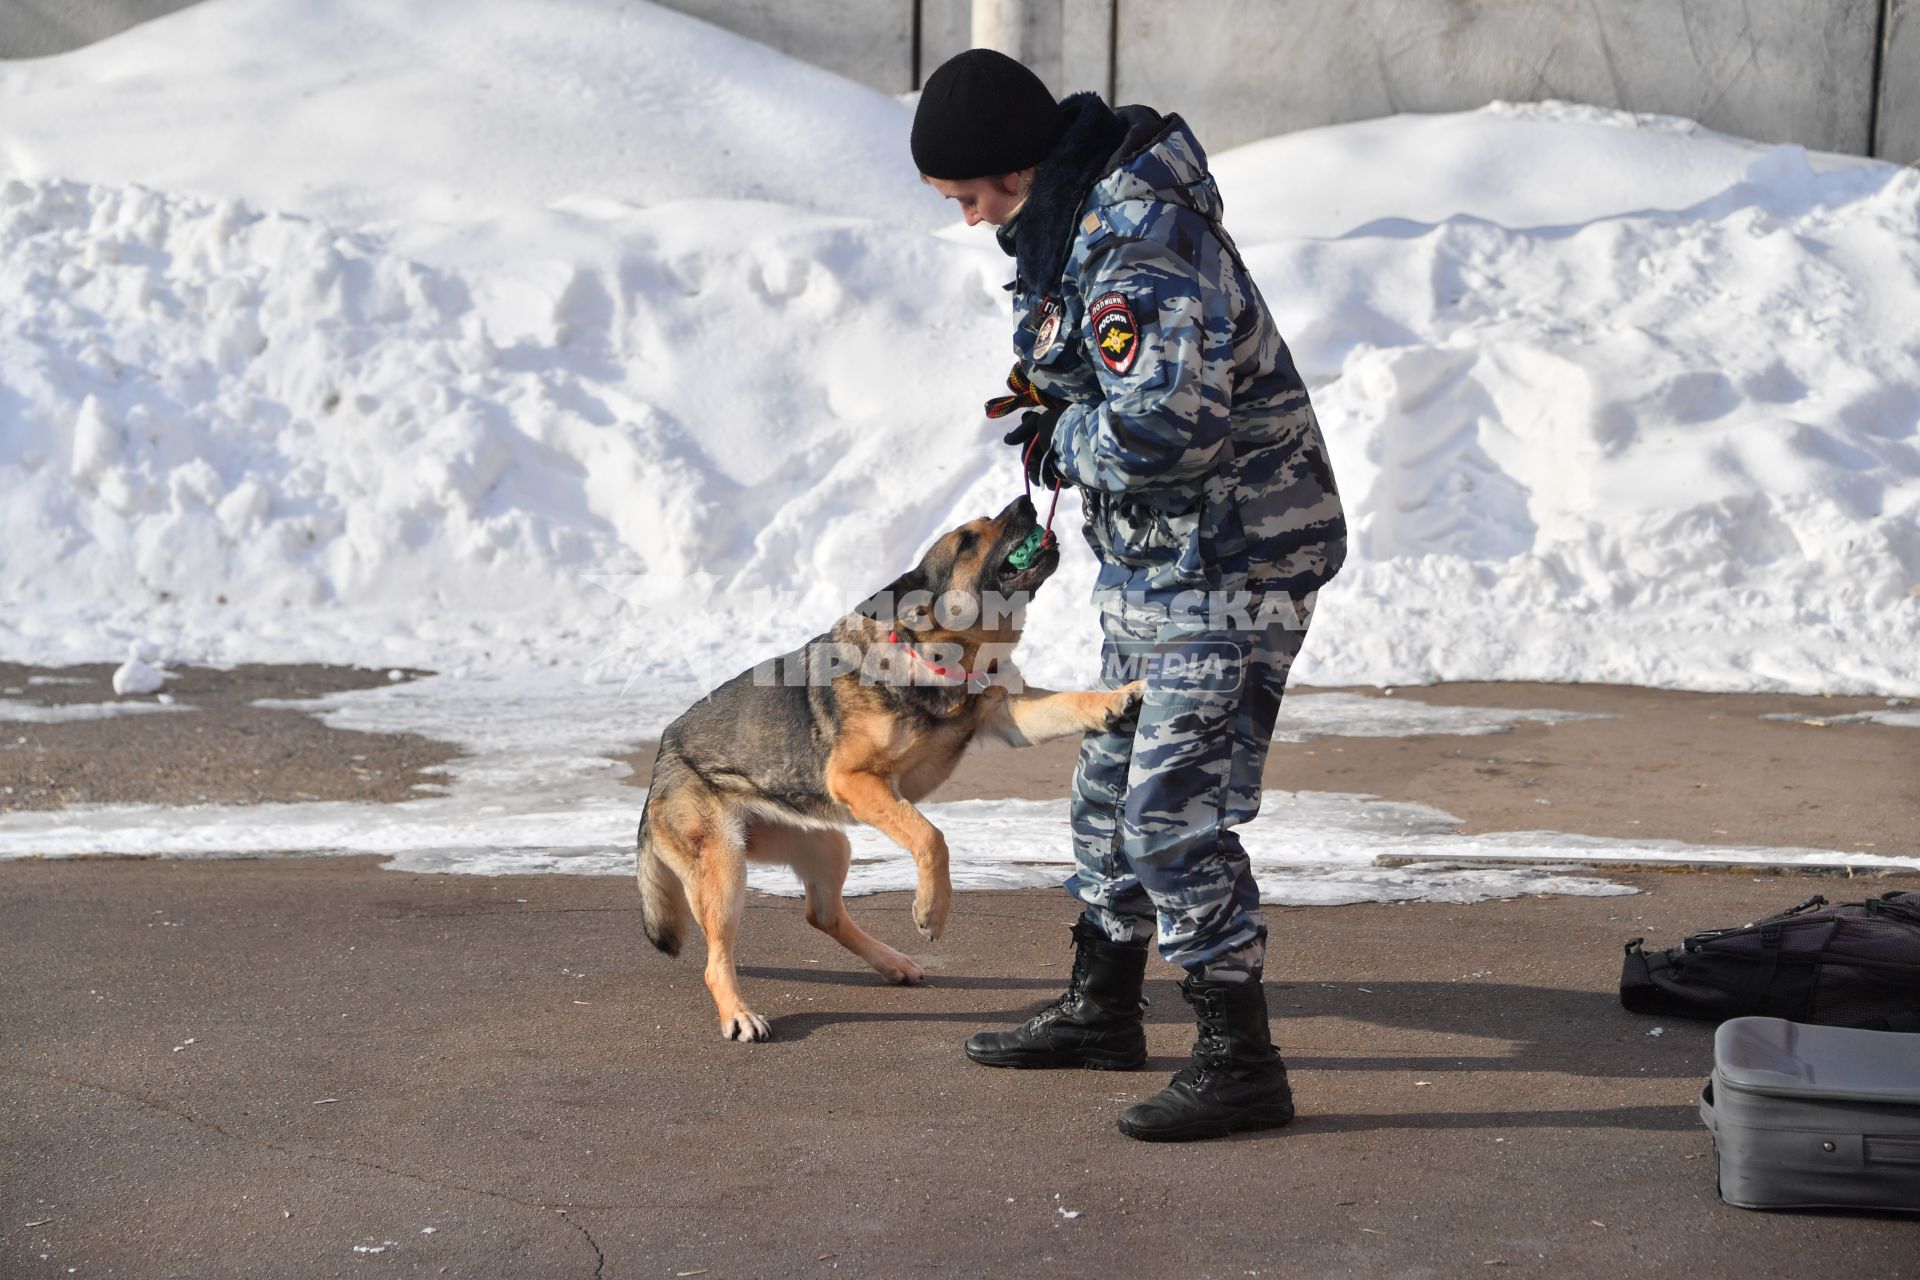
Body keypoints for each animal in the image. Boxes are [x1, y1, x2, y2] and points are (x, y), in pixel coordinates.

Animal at [641, 495, 1136, 1043]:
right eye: (967, 540)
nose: (1028, 500)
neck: (928, 651)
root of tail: (662, 756)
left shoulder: (1010, 714)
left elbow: (1070, 703)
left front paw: (1119, 697)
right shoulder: (857, 781)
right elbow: (931, 837)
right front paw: (931, 911)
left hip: (829, 845)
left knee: (823, 914)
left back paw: (892, 962)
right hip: (726, 870)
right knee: (717, 960)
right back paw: (738, 1013)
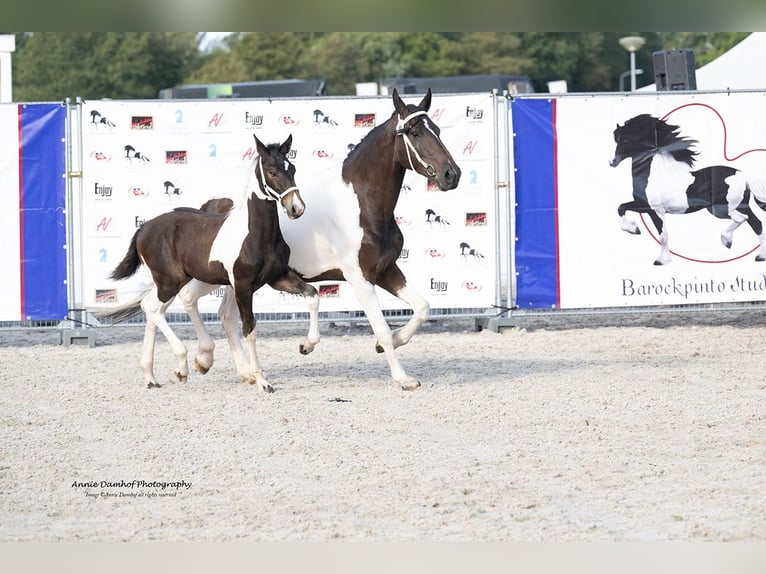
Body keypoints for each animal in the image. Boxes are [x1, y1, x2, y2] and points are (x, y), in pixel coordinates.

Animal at [103, 136, 320, 392]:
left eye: (292, 169)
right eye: (272, 171)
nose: (296, 208)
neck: (257, 234)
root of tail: (143, 228)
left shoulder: (277, 278)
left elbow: (312, 294)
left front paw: (306, 346)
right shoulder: (243, 285)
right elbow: (249, 329)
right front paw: (263, 381)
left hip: (177, 281)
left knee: (153, 306)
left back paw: (153, 375)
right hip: (170, 281)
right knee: (154, 308)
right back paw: (183, 365)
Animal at [186, 90, 462, 394]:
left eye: (437, 130)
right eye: (414, 132)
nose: (452, 174)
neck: (361, 206)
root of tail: (211, 205)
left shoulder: (386, 269)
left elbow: (422, 308)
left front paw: (384, 343)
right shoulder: (359, 278)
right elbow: (381, 327)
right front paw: (403, 378)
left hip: (235, 282)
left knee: (224, 315)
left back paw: (244, 373)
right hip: (213, 277)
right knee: (185, 301)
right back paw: (200, 362)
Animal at [612, 113, 766, 266]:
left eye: (626, 139)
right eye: (616, 139)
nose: (612, 161)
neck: (654, 174)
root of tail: (743, 175)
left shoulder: (656, 210)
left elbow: (663, 235)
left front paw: (661, 260)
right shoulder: (644, 207)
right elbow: (621, 207)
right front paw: (634, 229)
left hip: (723, 209)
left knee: (743, 219)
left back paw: (727, 241)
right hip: (739, 206)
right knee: (756, 223)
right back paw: (760, 256)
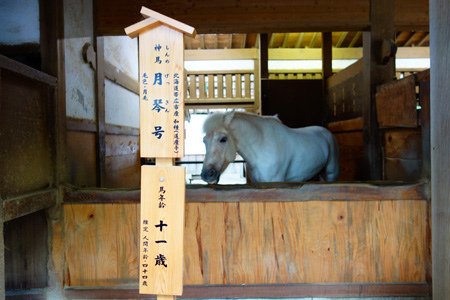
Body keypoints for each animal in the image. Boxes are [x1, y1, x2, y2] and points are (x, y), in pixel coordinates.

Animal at [200, 111, 338, 184]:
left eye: (223, 139)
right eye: (204, 141)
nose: (206, 175)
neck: (262, 147)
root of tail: (325, 132)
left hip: (331, 173)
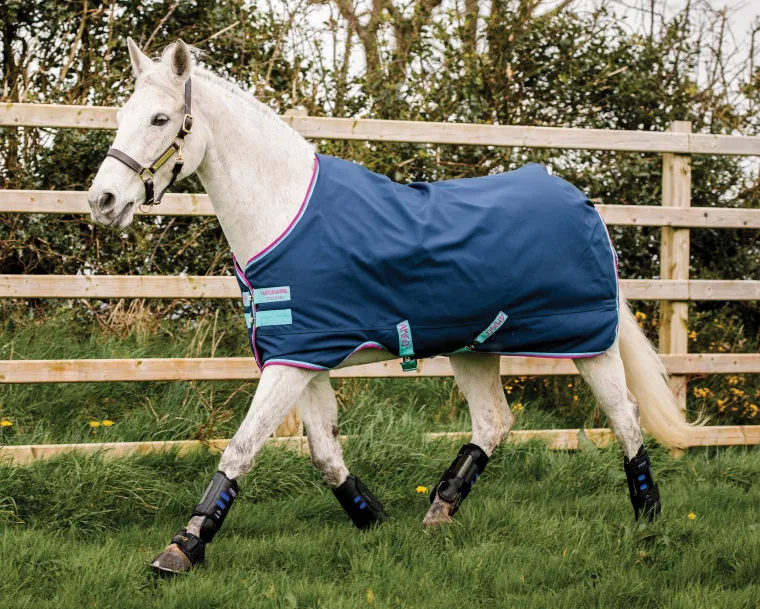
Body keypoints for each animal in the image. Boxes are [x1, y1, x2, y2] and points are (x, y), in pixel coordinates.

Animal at [87, 39, 697, 575]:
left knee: (624, 415)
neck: (283, 214)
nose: (102, 201)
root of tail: (581, 200)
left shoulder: (291, 363)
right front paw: (373, 518)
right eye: (123, 115)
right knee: (494, 421)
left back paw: (648, 515)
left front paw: (181, 548)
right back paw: (440, 510)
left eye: (160, 119)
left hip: (588, 342)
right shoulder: (302, 356)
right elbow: (324, 453)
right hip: (473, 346)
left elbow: (241, 448)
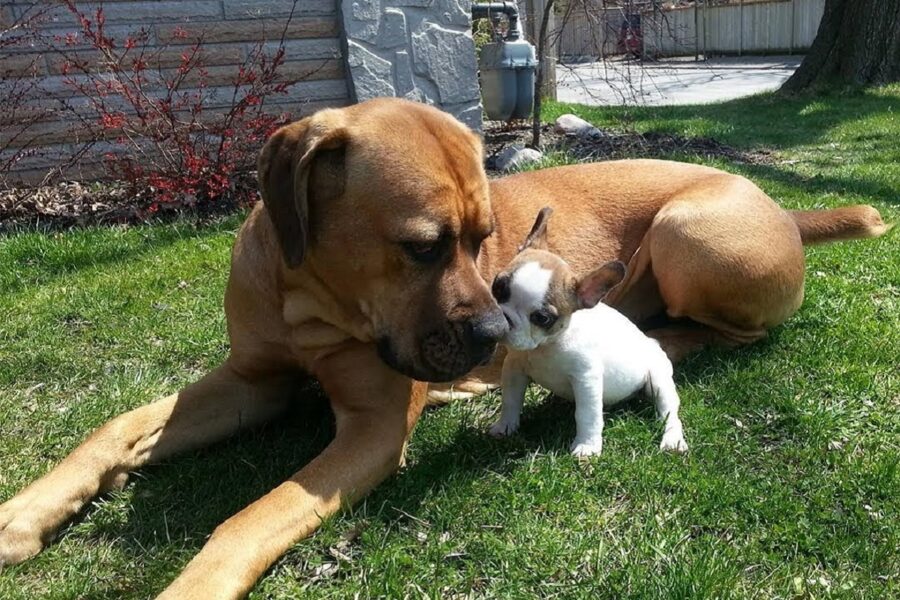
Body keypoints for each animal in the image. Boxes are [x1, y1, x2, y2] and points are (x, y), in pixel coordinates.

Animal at [488, 209, 684, 458]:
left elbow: (587, 415)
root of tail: (651, 342)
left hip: (659, 380)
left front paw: (587, 447)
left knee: (669, 412)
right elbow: (511, 400)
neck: (548, 345)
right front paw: (505, 427)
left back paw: (673, 439)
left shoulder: (586, 379)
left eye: (542, 318)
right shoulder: (515, 369)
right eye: (497, 286)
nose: (505, 318)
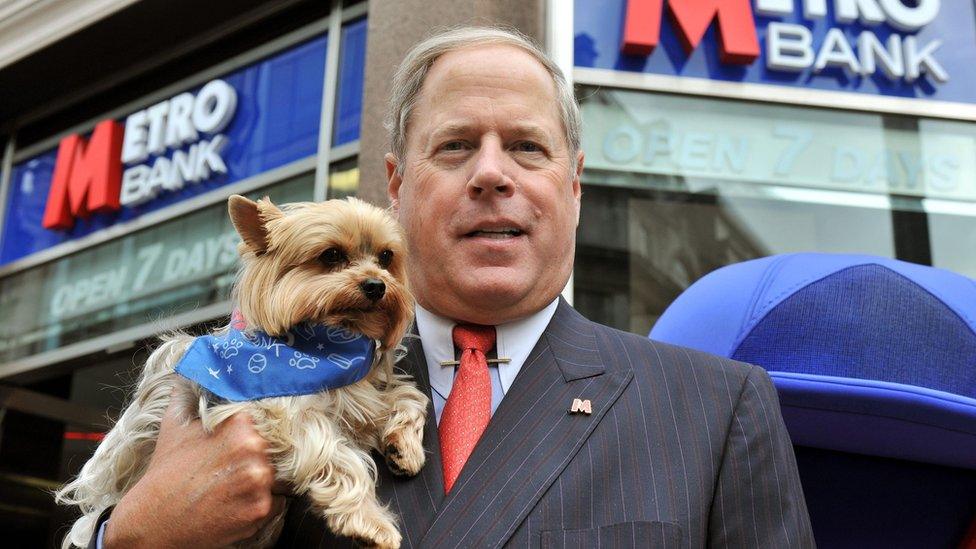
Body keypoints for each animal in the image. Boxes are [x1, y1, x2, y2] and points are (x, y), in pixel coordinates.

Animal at [55, 195, 428, 544]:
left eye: (386, 257)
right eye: (331, 255)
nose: (377, 285)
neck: (326, 346)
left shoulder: (356, 390)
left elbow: (407, 395)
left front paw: (403, 446)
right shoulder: (275, 406)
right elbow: (333, 450)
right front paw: (370, 522)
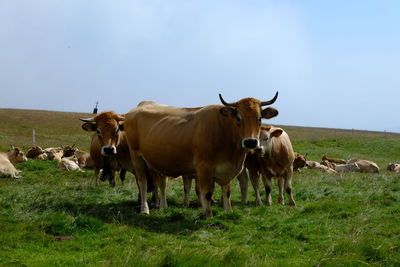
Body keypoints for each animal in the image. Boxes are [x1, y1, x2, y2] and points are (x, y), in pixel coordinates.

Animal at [124, 92, 278, 218]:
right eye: (238, 118)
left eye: (259, 119)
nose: (250, 142)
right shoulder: (204, 168)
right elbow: (207, 193)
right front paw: (208, 215)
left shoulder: (226, 168)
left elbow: (226, 191)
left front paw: (228, 211)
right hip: (136, 156)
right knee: (142, 183)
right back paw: (145, 209)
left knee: (161, 184)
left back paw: (163, 207)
○ ○ ○ ○
### YOUR ASSIGNMENT
What you return should match the material line for line, with the images removed.

### EXERCISE ANSWER
Body keypoints for each animal in the image. Boxes are [x1, y1, x2, y2] and points are (x, y), in pixel coordinates.

Animal at [641, 495, 1136, 1043]:
right eye: (967, 540)
nose: (1028, 500)
neck: (928, 651)
root of tail: (662, 756)
left shoulder: (1010, 714)
left elbow: (1070, 703)
left front paw: (1119, 697)
right shoulder: (857, 781)
right elbow: (931, 837)
right front paw: (931, 911)
left hip: (829, 845)
left knee: (823, 914)
left back paw: (892, 962)
right hip: (726, 870)
right knee: (717, 960)
right back paw: (738, 1013)
Body keypoints for each animal in the image. Boxes are [x1, y1, x2, y2] and points are (x, y), in pixel coordinates.

Animal at [103, 136, 320, 392]:
left eye: (292, 169)
right eye: (272, 171)
nose: (296, 208)
neck: (257, 234)
root of tail: (143, 228)
left shoulder: (277, 278)
left elbow: (312, 294)
left front paw: (306, 346)
right shoulder: (243, 285)
right elbow: (249, 329)
right front paw: (263, 381)
left hip: (177, 281)
left knee: (153, 306)
left back paw: (153, 375)
right hip: (170, 281)
right knee: (154, 308)
right back paw: (183, 365)
Animal at [186, 90, 462, 394]:
left eye: (437, 130)
right eye: (414, 132)
nose: (452, 174)
neck: (361, 206)
root of tail: (211, 205)
left shoulder: (386, 269)
left elbow: (422, 308)
left front paw: (384, 343)
right shoulder: (359, 278)
right elbow: (381, 327)
right front paw: (403, 378)
left hip: (235, 282)
left knee: (224, 315)
left back paw: (244, 373)
right hip: (213, 277)
right knee: (185, 301)
right back paw: (200, 362)
Animal at [612, 113, 766, 266]:
left eye: (626, 139)
right eye: (616, 139)
nose: (612, 161)
neck: (654, 174)
root of tail: (743, 175)
left shoulder: (656, 210)
left elbow: (663, 235)
left front paw: (661, 260)
right shoulder: (644, 207)
right elbow: (621, 207)
right front paw: (634, 229)
left hip: (723, 209)
left knee: (743, 219)
left back paw: (727, 241)
right hip: (739, 206)
right knee: (756, 223)
right back paw: (760, 256)
Body keypoints for each animal in the image. Boxes are [x1, y1, x2, y2] and points are (x, y), in pixel coordinates.

Animal at [200, 111, 338, 184]:
left eye: (223, 139)
right eye: (204, 141)
nose: (206, 175)
neck: (262, 147)
root of tail: (325, 132)
left hip: (331, 173)
Body keypoints for each animal in the image. Boxes are [x1, y1, x2, y2] and points are (x, y), in pixel coordinates.

Animal at [87, 39, 697, 575]:
left knee: (624, 415)
neck: (283, 214)
nose: (102, 201)
root of tail: (581, 200)
left shoulder: (291, 363)
right front paw: (373, 518)
right eye: (123, 115)
right knee: (494, 421)
left back paw: (648, 515)
left front paw: (181, 548)
right back paw: (440, 510)
left eye: (160, 119)
left hip: (588, 342)
right shoulder: (302, 356)
right elbow: (324, 453)
right hip: (473, 346)
left elbow: (241, 448)
Body keypoints for each animal in the image. Boxes are [x1, y1, x2, y2] and points are (x, y), in pixel coordinates.

Animal at [488, 209, 684, 458]:
left elbow: (587, 415)
root of tail: (651, 342)
left hip: (659, 380)
left front paw: (587, 447)
left knee: (669, 412)
right elbow: (511, 400)
neck: (548, 345)
right front paw: (505, 427)
left back paw: (673, 439)
left shoulder: (586, 379)
left eye: (542, 318)
right shoulder: (515, 369)
right eye: (497, 286)
nose: (505, 318)
Body keypoints for each animal in the image. Boxes are [x1, y1, x2, y2] and points are (x, y), in pixel coordinates.

Animal at [55, 195, 428, 544]:
left eye: (386, 257)
right eye: (331, 255)
nose: (377, 285)
neck: (326, 346)
left shoulder: (356, 390)
left elbow: (407, 395)
left front paw: (403, 446)
right shoulder: (275, 406)
right elbow: (333, 450)
right front paw: (370, 522)
Body keypoints for each animal in the image. Boxes are [x1, y1, x2, y2] and points are (x, y), in pixel coordinates.

Animal at [124, 92, 278, 218]:
right eye: (238, 118)
left eye: (259, 119)
nose: (250, 142)
right shoulder: (204, 168)
right elbow: (207, 193)
right front paw: (208, 215)
left shoulder: (226, 168)
left elbow: (226, 191)
left front paw: (228, 211)
right hip: (136, 156)
right knee: (142, 183)
right back paw: (145, 209)
left knee: (161, 184)
left back paw: (163, 207)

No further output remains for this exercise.